Schwartz, Abe (1881-1963)

logo bio Abe Schwartz

d’après Neil W. Levin

Abe (Abraham) Schwartz fut l’un des chefs d’orchestres juifs les plus connus, et les plus enregistrés pendant des décennies dans la région de New York. Il fut également un violoniste d’orchestre de danse reconnu. Sa renommée nationale, et même internationale, en tant que chef d’orchestre klezmer vient des enregistrements de ses différents orchestres aux noms variés

En 1899, âgé de 18 ans, il émigre aux Etats Unis avec ses parents, après avoir passé son enfance en Roumanie, près de Bucarest, où, manifestement, il acquiert par lui-même ses connaissances musicales. Après avoir établi sa réputation en tant que chef d’orchestres de danse dans les cercles juifs de New York, c’est le jour où il est engagé pour superviser les sessions d’enregistrements instrumentaux pour le label Columbia qui marque son entrée dans l’industrie du disque.

C’est également à peu près à la même période (à peu près en 1917) que sa carrière studio est lancée avec l’édition de deux mélodies de danse soi-disant russes : un sher et un bulgar, joués par son Orchestre Oriental. Aucune de ces chansons n’était russe, mais cette perception exotique de la « mystérieuse Russie », à la mode à l’époque, faisait que tout était ressenti comme oriental. Les éditeurs de partitions, et les compagnies discographiques de l’époque s’adressaient aux musiciens juifs immigrés pour les présenter comme les vecteurs authentiques de « nouvelles » tonalités. Ces compositeurs et arrangeurs, supposés être « fraîchement débarqués de Russie » bien que pour la plupart venant d’Ukraine, de Biélorussie, de Galicie, de Pologne, de Roumanie ou de Bessarabie étaient considérés comme des transmetteurs de culture. De plus, nombre de ces musiciens juifs, jouant avec des musiciens Gitans, Roumains ou Russes, finissaient par assimiler une part de leur style. Et encore, nombre de ces mélodies ou de ces styles étaient simplement ceux qui étaient joués par les klezmorim dans différentes parties de l’Europe de l’Est, sans tenir compte de leurs éventuelles altérations anciennes par rapport à leurs traditions originales. Schwartz, après ce premier enregistrement, prend la direction d’orchestres pour six autres enregistrements en 1917, parmi lesquels le fameux Tants Tants Yiddelech, un des tous premiers « hits » klezmer qui a été repris, depuis, à de nombreuses reprises par différents artistes, sous différentes versions, dont le très connu « Tire l’Aiguille » de Renée Lebas.
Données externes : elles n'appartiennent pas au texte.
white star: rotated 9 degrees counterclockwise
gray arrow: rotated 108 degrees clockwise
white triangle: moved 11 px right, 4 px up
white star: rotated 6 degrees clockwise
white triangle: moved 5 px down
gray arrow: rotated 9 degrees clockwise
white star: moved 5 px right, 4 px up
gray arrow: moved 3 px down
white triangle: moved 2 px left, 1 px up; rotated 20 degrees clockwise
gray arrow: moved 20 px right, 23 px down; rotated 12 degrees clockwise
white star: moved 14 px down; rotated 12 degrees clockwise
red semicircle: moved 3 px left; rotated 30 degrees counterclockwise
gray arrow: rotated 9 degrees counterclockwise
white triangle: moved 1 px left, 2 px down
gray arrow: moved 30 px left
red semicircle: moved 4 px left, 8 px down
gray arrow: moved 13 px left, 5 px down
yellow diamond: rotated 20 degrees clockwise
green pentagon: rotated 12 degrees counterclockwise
Comme l’ont fait avant lui (et après) de nombreux klezmorim, il écrit et joue pour le théâtre yiddish et, rien qu’en 1920, il édite et enregistre plus de 35 mélodies klezmer, notamment des shers, des bulgars, des freilachs et des khosidls. Certaines sont composées par lui, comme « A Glass of Wine », d’autres sont des mélodies traditionnelles.

Bien qu’ayant souvent enregistré avec son orchestre et d’autres ensembles, parmi ses meilleurs enregistrements, on le trouve simplement accompagné au piano par sa fille Sylvia, alors âgée de 12 ans.
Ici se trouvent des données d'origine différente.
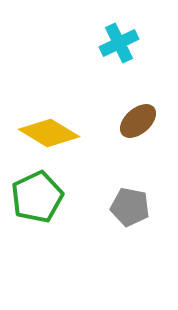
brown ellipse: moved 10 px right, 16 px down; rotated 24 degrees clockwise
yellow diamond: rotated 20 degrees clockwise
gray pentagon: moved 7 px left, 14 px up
L’industrie discographique américaine en arrive même à le considérer, mais non officiellement, comme un A&R ou découvreur de talents (A&R étant l’acronyme pour Artistes et Répertoire qui représente la section responsable de la recherche de talents au sein d’une maison de disque ou société d’édition musicale), ce qui conduira à l’enregistrement d’un certain nombre de futurs jeunes artistes dont notamment Naftule Brandwein et Dave Tarras.